> [WHAT NEEDS TO BE DONE] Write out, word for word, every line in the data below from the one containing "tilt_deg: -0.7" to the one containing "exposure_s: 1/3413", both of them included.

> [DATA UNDER STUDY]
________________

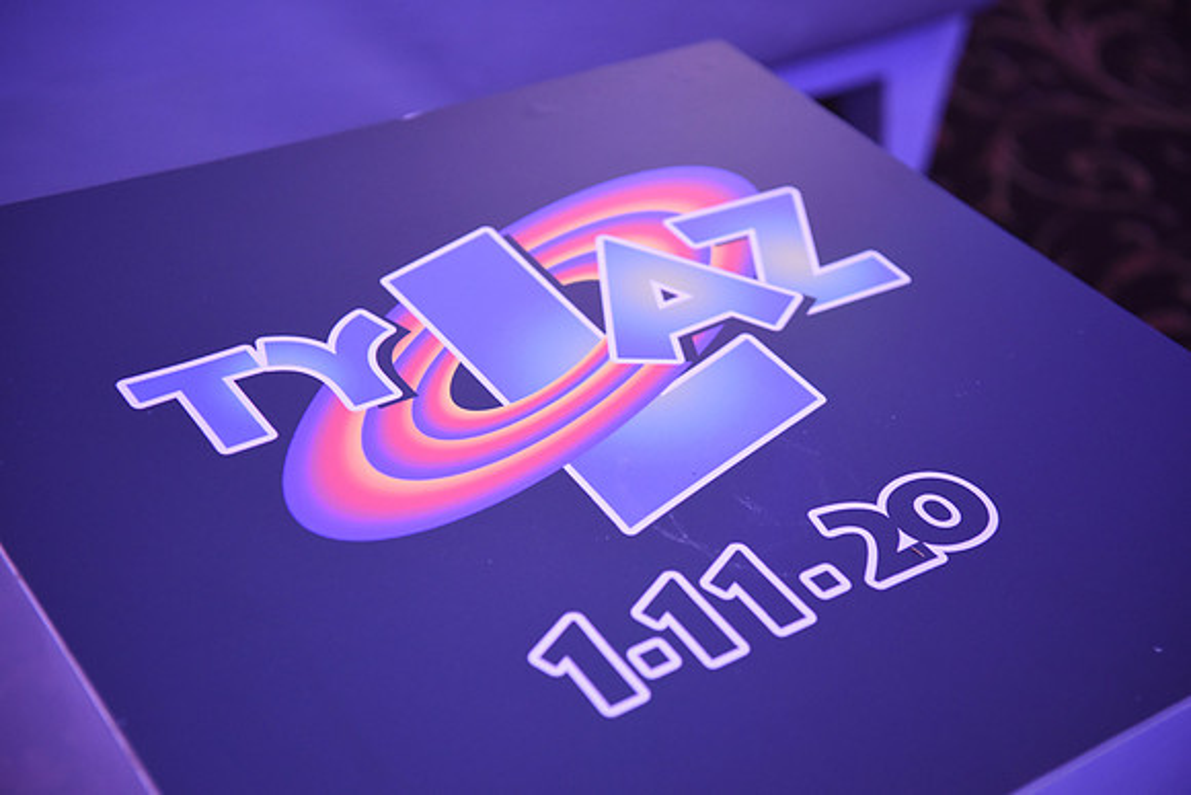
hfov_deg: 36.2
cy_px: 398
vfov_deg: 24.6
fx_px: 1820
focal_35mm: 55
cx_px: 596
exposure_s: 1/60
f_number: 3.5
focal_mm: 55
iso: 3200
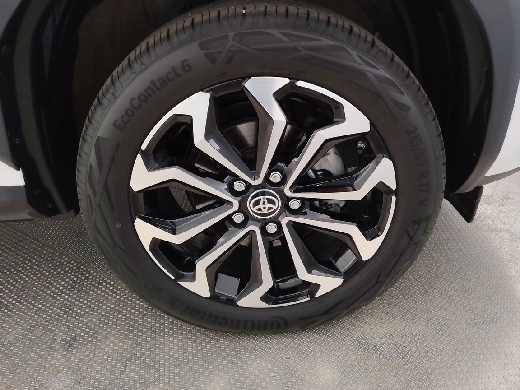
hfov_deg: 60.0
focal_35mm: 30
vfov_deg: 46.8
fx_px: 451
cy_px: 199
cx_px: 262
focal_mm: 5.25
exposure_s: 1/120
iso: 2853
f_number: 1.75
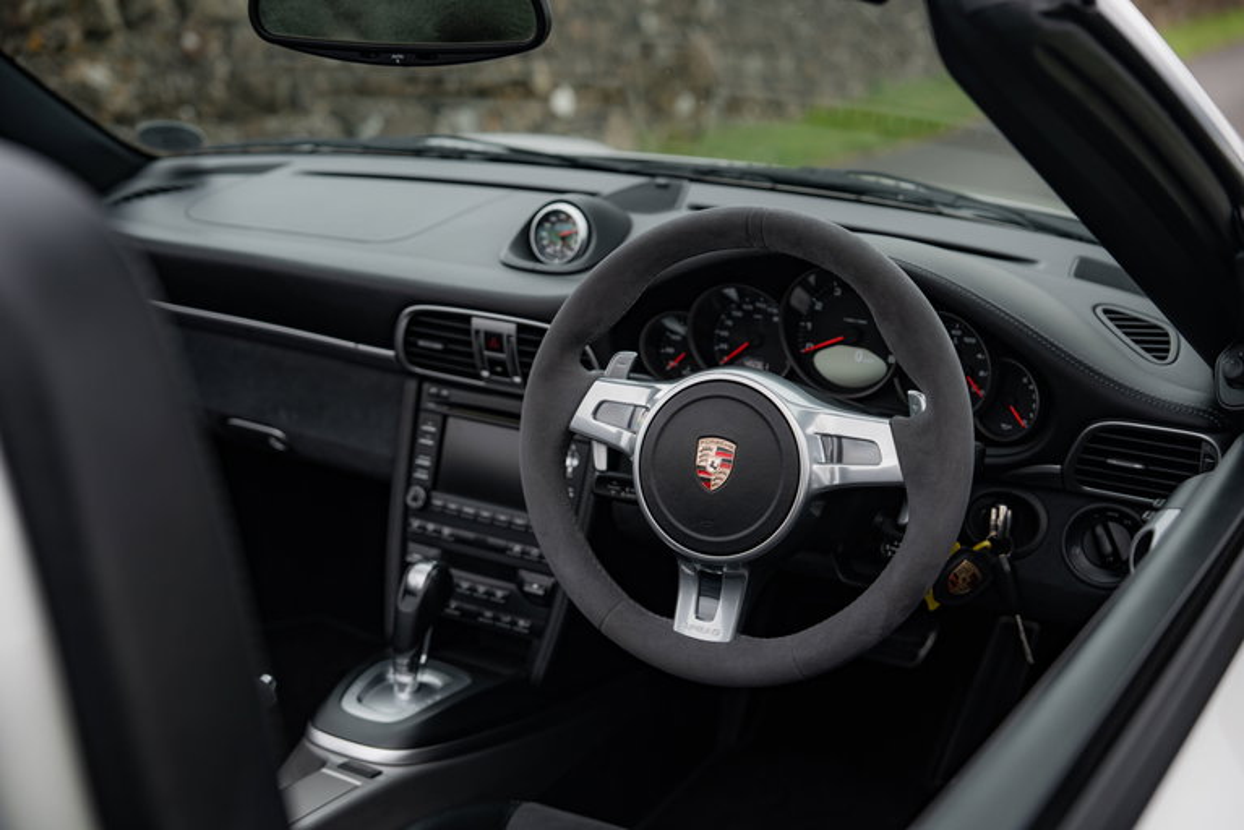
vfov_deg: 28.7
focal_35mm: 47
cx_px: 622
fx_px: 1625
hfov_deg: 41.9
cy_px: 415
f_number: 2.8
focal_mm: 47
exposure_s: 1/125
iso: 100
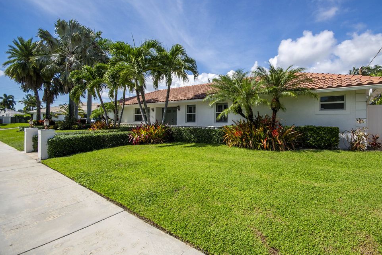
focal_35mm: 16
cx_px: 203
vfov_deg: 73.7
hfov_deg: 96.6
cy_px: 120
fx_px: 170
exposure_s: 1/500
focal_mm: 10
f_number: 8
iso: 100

________________

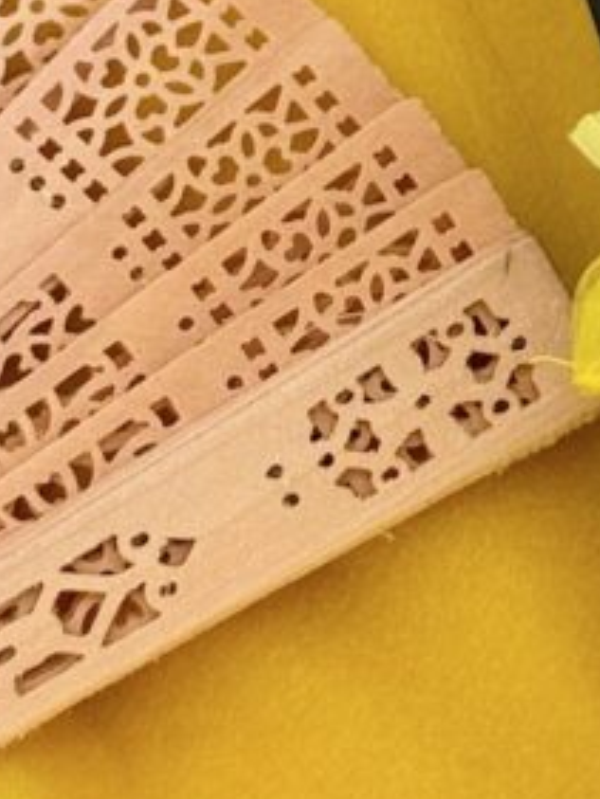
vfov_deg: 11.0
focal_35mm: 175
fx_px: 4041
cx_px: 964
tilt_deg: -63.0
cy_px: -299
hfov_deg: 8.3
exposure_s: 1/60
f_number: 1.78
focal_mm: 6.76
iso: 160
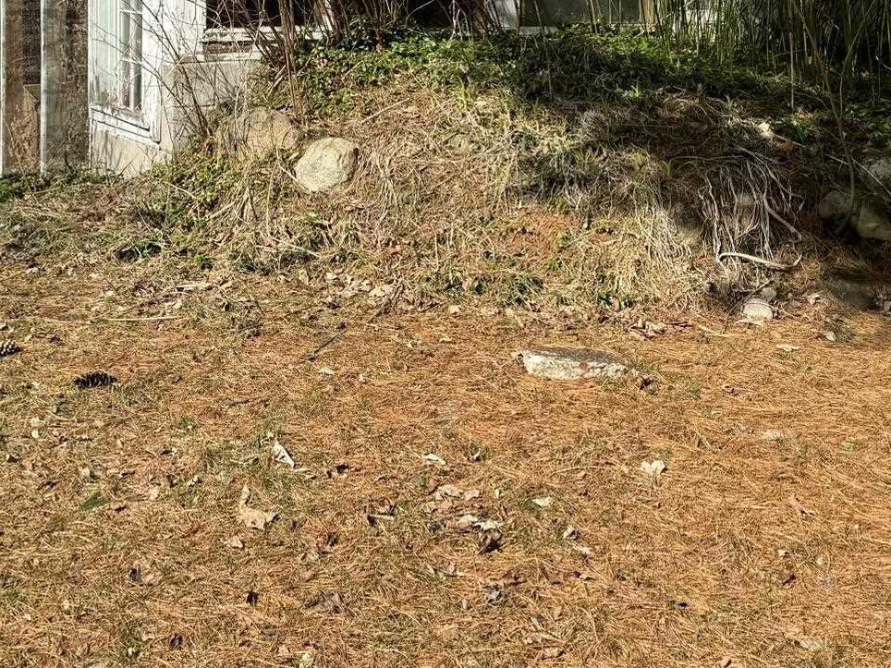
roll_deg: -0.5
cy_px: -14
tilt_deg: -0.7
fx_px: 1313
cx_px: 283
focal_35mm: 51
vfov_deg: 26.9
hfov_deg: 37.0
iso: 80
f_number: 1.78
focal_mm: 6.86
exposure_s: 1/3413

________________

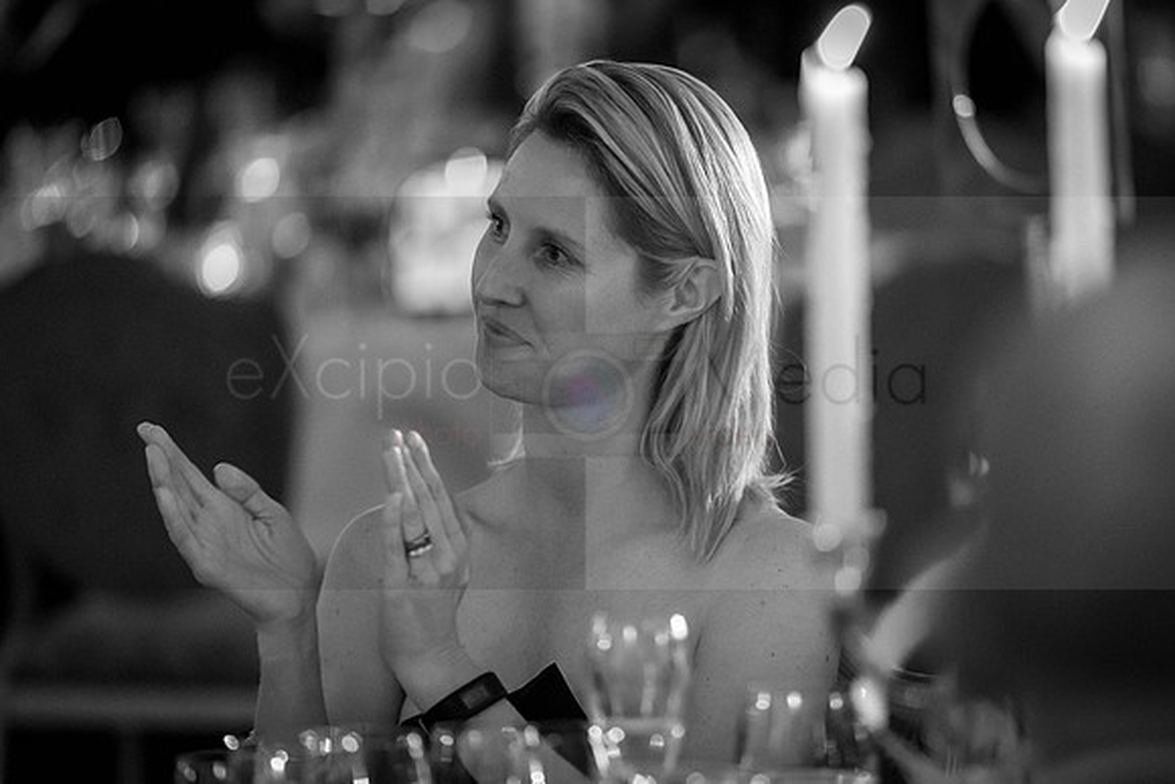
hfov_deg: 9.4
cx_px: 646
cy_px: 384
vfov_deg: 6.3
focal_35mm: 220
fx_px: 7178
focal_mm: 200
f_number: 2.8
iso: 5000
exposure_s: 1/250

________________

> [TASK RESULT]
tilt_deg: -0.7
fx_px: 1313
cx_px: 283
focal_35mm: 51
vfov_deg: 26.9
hfov_deg: 37.0
iso: 80
f_number: 1.78
focal_mm: 6.86
exposure_s: 1/3413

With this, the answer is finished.